I had engaged with my Wife to dine with Mr. and Mrs. Frothingham so that I went down at the usual time. Nobody there but P. Chardon Brooks. I did not enjoy myself much, and returned only to get two hours of Cicero, but with it, I finished Brutus and began a review, which as usual strikes me much more pleasantly. The style seems then to fall into its place so much more easily. I hope to be able at the close to give a connected opinion about the book.

In the evening, Abby having returned, we sat down to read Corinne as usual, but Edward Brooks came in and passed nearly all of it with us in conversation. I did not sit up so long as usual this evening, as my fire went out but I still wrote in my Catalogue, and some of the Tatler.

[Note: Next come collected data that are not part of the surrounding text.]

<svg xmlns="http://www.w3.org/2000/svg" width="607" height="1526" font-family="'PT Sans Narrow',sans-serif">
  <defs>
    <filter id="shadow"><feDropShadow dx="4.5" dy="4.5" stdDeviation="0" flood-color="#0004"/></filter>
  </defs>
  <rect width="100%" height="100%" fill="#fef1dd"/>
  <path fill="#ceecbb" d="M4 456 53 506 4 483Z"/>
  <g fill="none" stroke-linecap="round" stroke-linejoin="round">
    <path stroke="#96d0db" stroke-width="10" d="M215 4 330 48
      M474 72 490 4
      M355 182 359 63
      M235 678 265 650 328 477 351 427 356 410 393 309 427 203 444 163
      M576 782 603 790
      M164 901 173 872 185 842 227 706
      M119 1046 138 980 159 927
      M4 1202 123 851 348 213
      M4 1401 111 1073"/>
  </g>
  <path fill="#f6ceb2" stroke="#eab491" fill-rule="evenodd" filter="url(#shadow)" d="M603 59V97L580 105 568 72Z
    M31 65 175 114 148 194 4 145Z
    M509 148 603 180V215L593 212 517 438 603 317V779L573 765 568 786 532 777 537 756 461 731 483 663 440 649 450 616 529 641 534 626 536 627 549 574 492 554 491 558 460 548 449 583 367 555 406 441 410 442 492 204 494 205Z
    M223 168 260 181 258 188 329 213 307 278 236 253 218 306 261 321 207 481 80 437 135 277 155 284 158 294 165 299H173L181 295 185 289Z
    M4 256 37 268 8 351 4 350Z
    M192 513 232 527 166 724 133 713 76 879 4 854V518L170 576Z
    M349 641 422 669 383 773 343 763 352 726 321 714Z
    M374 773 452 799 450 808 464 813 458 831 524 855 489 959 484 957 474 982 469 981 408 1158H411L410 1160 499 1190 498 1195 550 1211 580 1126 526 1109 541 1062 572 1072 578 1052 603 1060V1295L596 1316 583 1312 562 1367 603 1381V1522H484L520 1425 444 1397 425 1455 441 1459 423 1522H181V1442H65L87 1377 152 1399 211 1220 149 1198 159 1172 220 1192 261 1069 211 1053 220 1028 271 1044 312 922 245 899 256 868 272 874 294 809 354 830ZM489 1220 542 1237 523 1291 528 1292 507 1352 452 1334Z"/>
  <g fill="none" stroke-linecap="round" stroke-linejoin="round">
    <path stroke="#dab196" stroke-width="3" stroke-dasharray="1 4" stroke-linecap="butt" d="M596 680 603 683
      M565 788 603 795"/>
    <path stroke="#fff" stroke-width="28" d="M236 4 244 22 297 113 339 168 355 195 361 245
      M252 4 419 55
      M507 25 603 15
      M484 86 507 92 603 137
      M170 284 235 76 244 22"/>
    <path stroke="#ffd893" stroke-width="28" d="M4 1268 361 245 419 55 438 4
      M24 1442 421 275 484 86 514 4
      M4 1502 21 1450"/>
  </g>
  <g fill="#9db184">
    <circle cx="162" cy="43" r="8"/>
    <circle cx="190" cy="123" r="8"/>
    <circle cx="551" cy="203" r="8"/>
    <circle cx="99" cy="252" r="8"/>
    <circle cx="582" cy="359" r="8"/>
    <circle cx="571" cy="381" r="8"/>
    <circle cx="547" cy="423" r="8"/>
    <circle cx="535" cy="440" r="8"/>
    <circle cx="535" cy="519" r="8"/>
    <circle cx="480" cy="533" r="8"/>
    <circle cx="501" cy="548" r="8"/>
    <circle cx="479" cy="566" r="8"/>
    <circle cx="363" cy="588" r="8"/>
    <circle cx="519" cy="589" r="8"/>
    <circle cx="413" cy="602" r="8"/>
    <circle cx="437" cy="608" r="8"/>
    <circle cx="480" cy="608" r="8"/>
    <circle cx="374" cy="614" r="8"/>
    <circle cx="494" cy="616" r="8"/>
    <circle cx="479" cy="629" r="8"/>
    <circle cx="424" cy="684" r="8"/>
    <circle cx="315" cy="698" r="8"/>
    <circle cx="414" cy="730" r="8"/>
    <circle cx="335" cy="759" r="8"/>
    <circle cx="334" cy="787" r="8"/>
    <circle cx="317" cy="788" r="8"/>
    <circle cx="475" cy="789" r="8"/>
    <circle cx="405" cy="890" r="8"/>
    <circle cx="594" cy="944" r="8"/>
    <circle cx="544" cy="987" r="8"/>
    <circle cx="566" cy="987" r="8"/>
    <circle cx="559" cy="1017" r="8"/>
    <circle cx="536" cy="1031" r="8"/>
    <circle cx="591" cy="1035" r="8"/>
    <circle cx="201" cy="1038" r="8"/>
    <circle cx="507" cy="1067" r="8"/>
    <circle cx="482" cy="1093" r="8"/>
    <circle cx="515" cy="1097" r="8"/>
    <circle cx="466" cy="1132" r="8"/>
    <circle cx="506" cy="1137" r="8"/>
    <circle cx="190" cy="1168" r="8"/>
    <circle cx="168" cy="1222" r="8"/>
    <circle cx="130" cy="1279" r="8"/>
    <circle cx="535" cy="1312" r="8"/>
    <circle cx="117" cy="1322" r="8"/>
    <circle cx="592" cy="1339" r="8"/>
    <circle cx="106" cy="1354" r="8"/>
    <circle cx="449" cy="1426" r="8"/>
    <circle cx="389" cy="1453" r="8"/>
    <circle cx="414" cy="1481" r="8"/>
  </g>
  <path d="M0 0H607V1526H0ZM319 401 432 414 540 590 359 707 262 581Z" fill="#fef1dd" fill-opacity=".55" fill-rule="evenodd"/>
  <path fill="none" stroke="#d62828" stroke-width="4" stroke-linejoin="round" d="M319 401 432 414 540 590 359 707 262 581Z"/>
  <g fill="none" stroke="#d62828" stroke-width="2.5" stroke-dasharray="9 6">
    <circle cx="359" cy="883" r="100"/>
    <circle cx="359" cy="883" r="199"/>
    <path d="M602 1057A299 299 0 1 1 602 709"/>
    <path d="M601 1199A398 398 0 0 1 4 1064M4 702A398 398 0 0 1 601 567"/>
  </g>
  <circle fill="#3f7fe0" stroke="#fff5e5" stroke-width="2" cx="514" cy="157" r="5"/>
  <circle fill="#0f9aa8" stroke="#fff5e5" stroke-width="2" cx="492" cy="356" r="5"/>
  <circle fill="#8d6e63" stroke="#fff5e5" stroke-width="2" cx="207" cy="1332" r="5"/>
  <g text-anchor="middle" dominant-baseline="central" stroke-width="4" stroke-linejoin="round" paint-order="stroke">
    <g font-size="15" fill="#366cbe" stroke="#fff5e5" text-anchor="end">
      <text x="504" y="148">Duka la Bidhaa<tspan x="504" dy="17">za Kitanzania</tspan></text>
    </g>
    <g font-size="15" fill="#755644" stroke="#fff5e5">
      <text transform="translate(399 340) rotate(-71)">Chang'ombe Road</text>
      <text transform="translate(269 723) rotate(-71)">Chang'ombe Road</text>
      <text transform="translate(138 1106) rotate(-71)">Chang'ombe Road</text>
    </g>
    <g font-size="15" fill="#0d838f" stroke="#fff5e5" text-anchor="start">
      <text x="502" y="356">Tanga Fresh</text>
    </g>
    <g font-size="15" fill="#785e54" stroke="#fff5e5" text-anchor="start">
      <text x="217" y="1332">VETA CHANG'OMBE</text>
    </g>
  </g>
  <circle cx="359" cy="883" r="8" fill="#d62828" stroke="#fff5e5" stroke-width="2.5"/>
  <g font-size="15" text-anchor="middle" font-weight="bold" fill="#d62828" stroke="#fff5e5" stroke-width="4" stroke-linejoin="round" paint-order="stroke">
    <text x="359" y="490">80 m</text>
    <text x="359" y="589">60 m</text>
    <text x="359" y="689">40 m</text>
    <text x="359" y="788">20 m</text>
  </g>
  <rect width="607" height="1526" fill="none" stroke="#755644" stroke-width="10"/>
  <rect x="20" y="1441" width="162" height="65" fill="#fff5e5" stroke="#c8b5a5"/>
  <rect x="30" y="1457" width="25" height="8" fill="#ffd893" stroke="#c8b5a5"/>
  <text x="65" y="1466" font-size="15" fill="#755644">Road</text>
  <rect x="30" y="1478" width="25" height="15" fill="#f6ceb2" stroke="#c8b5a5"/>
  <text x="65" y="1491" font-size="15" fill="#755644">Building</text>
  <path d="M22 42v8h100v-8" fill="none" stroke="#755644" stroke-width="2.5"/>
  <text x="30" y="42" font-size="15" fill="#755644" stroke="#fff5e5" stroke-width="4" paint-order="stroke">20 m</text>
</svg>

Friday. 24th. CFA Friday. 24th. CFA
Friday. 24th.

Much milder weather this morning. I went down to the Office as usual. Found there a letter from my Father, requesting information of some missing things, and giving an account of the rest of his Journey. He arrived on the 17th after a pretty fatiguing time of it.1 My time was passed in reading my Grandfather’s letters to Mr. Tudor about the circumstances of the American Revolution.2 It is singular, but I have read these at least twice before and never have derived from them the kind of information I have now. Probably from the fact that I have obtained more information upon the subject generally.

Took a pretty long walk before dinner and concluded that as my father said he wanted information immediately,3 I would go out to Quincy at once. So I started with my man Benjamin Sawtell,4 and arrived there at a little after four. Found Mrs. Kirke had gone into Boston, so that after much delay and hesitation I was compelled to 388force the window of the second story to get into my father’s study, where I found both the Letter book and the Bank book which he missed.5 Having done this, I hastened to return and arrived at home shortly after seven o’clock in time to read Corinne with my Wife, to accomplish some of my Catalogue and to read a little of the Tatler.

1.

JQA to CFA, 18 Dec., Adams Papers.

2.

During 1817 and 1818 JA wrote a number of letters in which he rehearsed the events precedent to the Revolution as he recollected them. Many of these “Letters from the Hon. John Adams, to the Hon. Wm. Tudor, and Others, on the Events of the American Revolution” were published as an appendix (p. 229–312) to a collected edition of Novanglus and Massachusettensis ..., Boston, 1819.

3.

JQA was fearful that his bankbook and letterbook had been mislaid in one of the many trying episodes of the journey to Washington, or had been stolen. However, he admitted the possibility that they had been left behind in Quincy and therefore wished a search made (JQA to CFA, 18 Dec., Adams Papers).

4.

Earlier: “Salter.” See entry for 6 July, above.

5.

A fuller account of this expedition is contained in CFA to JQA, 25 Dec., Adams Papers.